[Sugar-devel] The quest for data

Mon Jan 6 15:08:33 EST 2014

On Mon, Jan 6, 2014 at 12:04 PM, Sameer Verma <sverma at sfsu.edu> wrote:
> On Mon, Jan 6, 2014 at 12:28 AM, Martin Dluhos <martin at gnu.org> wrote:
>> On 3.1.2014 04:09, Sameer Verma wrote:
>>> Happy new year! May 2014 bring good deeds and cheer :-)
>>>
>>> Here's a blog post on the different approaches (that I know of) to data
>>> gathering across different projects. Do let me know if I missed anything.
>>>
>>> cheers,
>>> Sameer
>>>
>>> http://www.olpcsf.org/node/204
>>
>> Thanks for putting together the summary, Sameer. Here is more information about
>> my xo-stats project:
>>
>> The project's objective is to determine how XOs are used in Nepalese
>> classrooms, but I am intending for the implementation to be general enough, so
>> that it can be reused by other deployments as well. Similarly to other projects
>> you've mentioned, I separated the project into four stages:
>>
>> 1) collecting data from the XO Journal backups on the schoolserver
>> 2) extracting the data from the backups and storing it in an appropriate format
>> for analysis and visualization
>> 3) statistically analyzing and visualizing the captured data
>> 4) formulating recommendations for improving the program based on the analysis.
>>
>> Stage 1 is already implemented on both the server side as well as the client
>> side, so I first focused on the next step of extracting the data. Initially, I
>> wanted to reuse an existing script, but I eventually found that none of them
>> were general enough to meet my criteria.
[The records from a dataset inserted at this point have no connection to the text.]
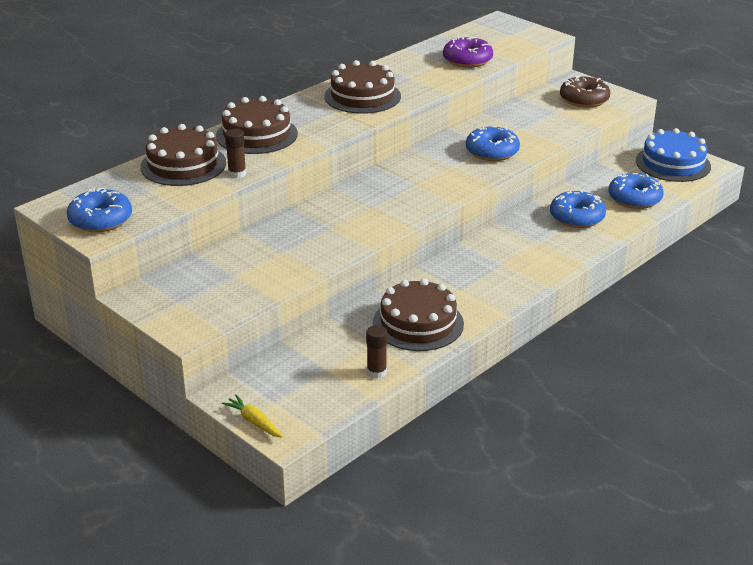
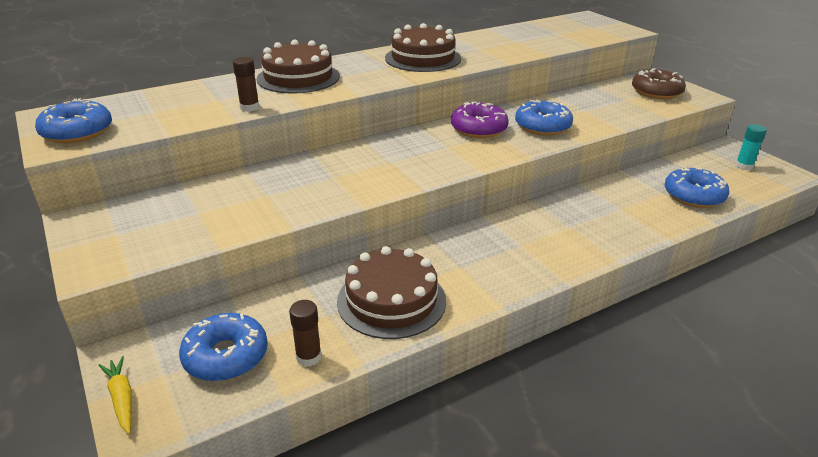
camera: 15 degrees right, 0 degrees up
(183, 165) = (206, 94): brown cake -> none
(467, 60) = (542, 41): purple donut -> purple donut (478, 129)
(576, 217) = (622, 206): blue donut -> blue donut (226, 356)
(673, 163) = (744, 166): blue cake -> turquoise glue stick

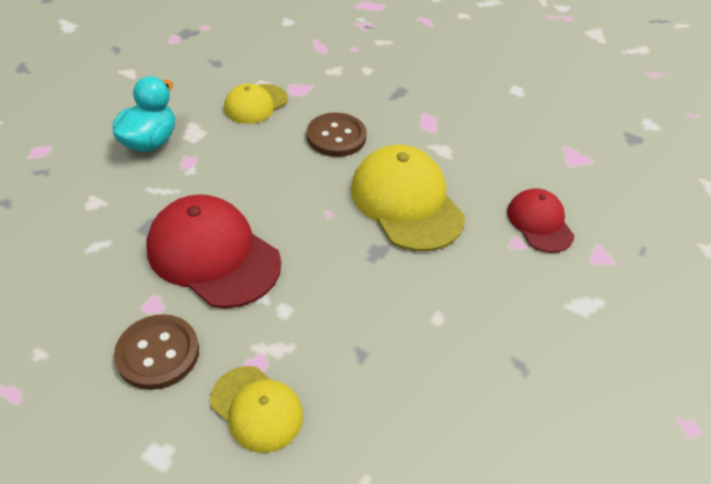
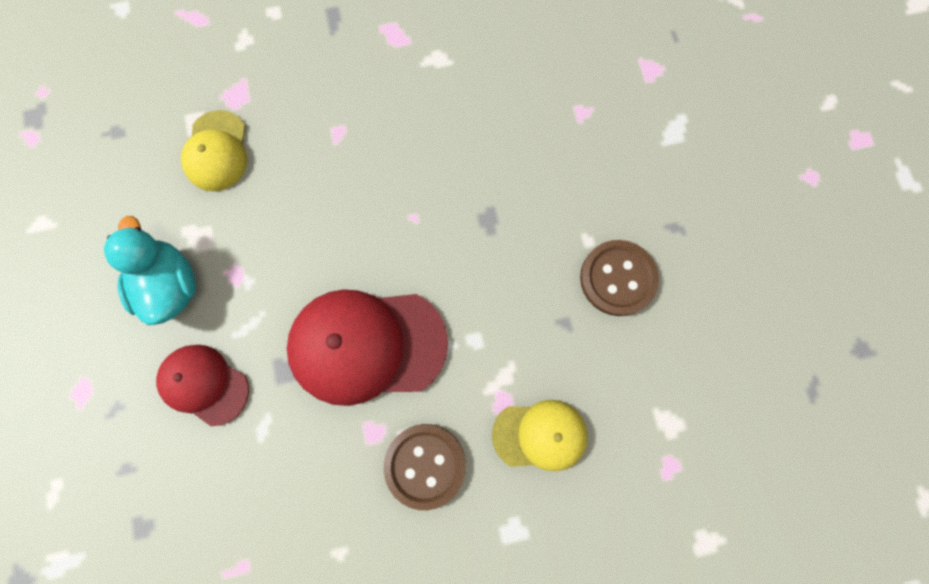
camera: 40 degrees left, 30 degrees up
(336, 137) = (333, 125): brown button -> brown button (617, 278)
(406, 202) = (462, 147): yellow cap -> none
(539, 223) = (581, 74): red cap -> red cap (204, 384)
One of my goals is to make the script
>> work on any version of Sugar.
>>
>> Thus, I have been working on process_journal_stats.py, which takes a '/users'
>> directory with XO Journal backups as input, pulls out the Journal metadata and
>> outputs them in a CSV or JSON file as output.
>>
>> Journal backups can be in a variety of formats depending on the version
>> of Sugar. The script currently supports backup format present in Sugar versions
>> 0.82 - 0.88 since the laptops distributed in Nepal are XO-1s running Sugar
>> 0.82. I am planning to add support for later versions of Sugar in the next
>> version of the script.
>>
>> The script currently supports two ways to output statistical data. To produce
>> all statistical data from the Journal, one row per Journal record:
>>
>>     process_journal_stats.py all
>>
>> To extract statistical data about the use of activities on the system, use:
>>
>>     process_journal_stats.py activity
>>
>> The full documentation with all the options are described in README at:
>>
>> https://github.com/martasd/xo-stats
>>
>> One challenge of the project has been determining how much data processing to do
>> in the python script and what to leave for the data analysis and visualization
>> tools later in the workflow. For now, I stopped adding features to the script
>> and I am  evaluating the most appropriate tools to use for visualizing the data.
>>
>> Here are some of the questions I am intending to answer with the visualizations
>> and analysis:
>>
>> * How many times do installed activities get used? How does the activity use
>> differ over time?
>> * Which activities are children using to create files? What kind of files are
>> being created?
>> * Which activities are being launched in share-mode and how often?
>> * Which part of the day do children play with the activities?
>> * How does the set of activities used evolve as children age?
>>
>> I am also going to be looking how answers to these questions vary from class to
>> class, school to school, and region to region.
>>
>> As Martin Abente and Sameer mentioned above, our work needs to be informed by
>> discussions with the stakeholders- children, educators, parents, school
>> administrators etc. We do have educational experts among the staff at OLE, who
>> have worked with more than 50 schools altogether, and I will be talking to them
>> as I look beyond answering the obvious questions.
>>
>
> We should start a list on the wiki to collate this information. I'll
> get someone from Jamaica to provide some feedback as well.
>
>> For visualization, I have explored using LibreOffice and SOFA, but neither of
>> those were flexible to allow for customization of the output beyond some a few
>> rudimentary options, so I started looking at various Javascript libraries, which
>> are much more powerful. Currently, I am experimenting with Google Charts, which
>> I found the easiest to get started with. If I run into limitations with Google
>> Charts in the future, others on my list are InfoVIS Toolkit
>> (http://philogb.github.io/jit) and HighCharts (http://highcharts.com). Then,
>> there is also D3.js, but that's a bigger animal.
>
> Keep in mind that if you want to visualize at the school's local
> XS[CE] you may have to rely on a local js method instead of an online
> library.
>
>>
>> Alternatively or perhaps in parallel, I am also willing to join efforts to
>> improve the OLPC Dashboard, which is trying to answer very similar questions to
>> mine.
>
> I'll ping Leotis (cc'd) to push his dashboard code to github, so we
> don't reinvent.
>

For those who haven't seen the protoype that Leotis has (demo'd at
OLPCSF summit), here it is using mock data. It's a prototype, so be
gentle :-)

http://108.171.173.65:8000/

cheers,
Sameer

> cheers,
> Sameer
>
>>
>> I am looking forward to collaborating with everyone who is interested in
>> exploring ways to analyze and visualize OLPC/Sugar data in a interesting and
>> meaningful way.
>>
>> Cheers,
>> Martin